▶ _Reading text_:
Consent education is an important part of combatting rape culture. A fun way to learn about consent is through zines. Here are three consent zines that we think are 100% essential, with links to download PDFs. For an even more extensive list of free zines and resources on consent, see Support Boston’s reading list.



“Support” [Download PDF]

Cindy Crabb opens her Support zine with a personal perspective on healing and community, and an idea that reflects the trajectory of the zine: “In my ideal world, people who weren’t abused would talk to each other and learn from each other ways to support and understand us; their friends + lovers who have particularly complicated bodies and thoughts. and us - we would not have to be so afraid to talk to each other about ways we’ve survived, ways we’ve grown.”

This zine is contributor-based and includes a very wide variety of perspectives from the lens of both supporters of survivors, and of survivors themselves. There is a distinct feeling of community intrinsic to the zine, since so many points-of-view are included and held together by the common themes of support and healing. Another helpful part of the zine is a consent checklist that provides the reader with a framework for reading while connecting ideas about consent and support to personal behaviors. Crabb is successful at making the concept of consent something that the reader actively engages with while reading the zine.

▶ _Dataset extract_:
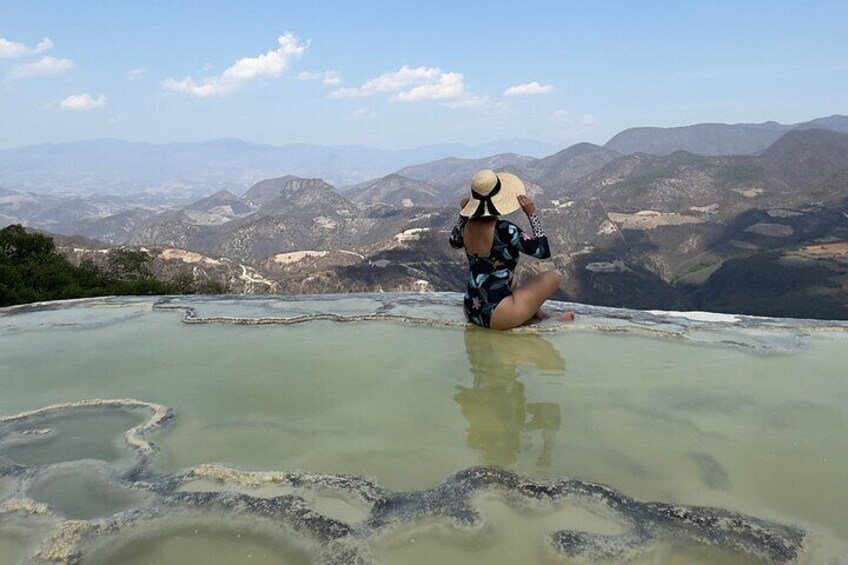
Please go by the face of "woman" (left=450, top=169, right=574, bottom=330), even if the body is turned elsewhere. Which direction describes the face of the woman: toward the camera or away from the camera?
away from the camera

▶ _Work order A_:
In the consent zines text, what part of the Support zine gives the reader a framework for reading?
▶ _Work order B_:
Rewrite everything from "This zine is" down to "reading the zine." in the consent zines text, putting "solidarity" in place of "community".

▶ _Expected output A_:
A consent checklist.

▶ _Expected output B_:
This zine is contributor-based and includes a very wide variety of perspectives from the lens of both supporters of survivors, and of survivors themselves. There is a distinct feeling of solidarity intrinsic to the zine, since so many points-of-view are included and held together by the common themes of support and healing. Another helpful part of the zine is a consent checklist that provides the reader with a framework for reading while connecting ideas about consent and support to personal behaviors. Crabb is successful at making the concept of consent something that the reader actively engages with while reading the zine.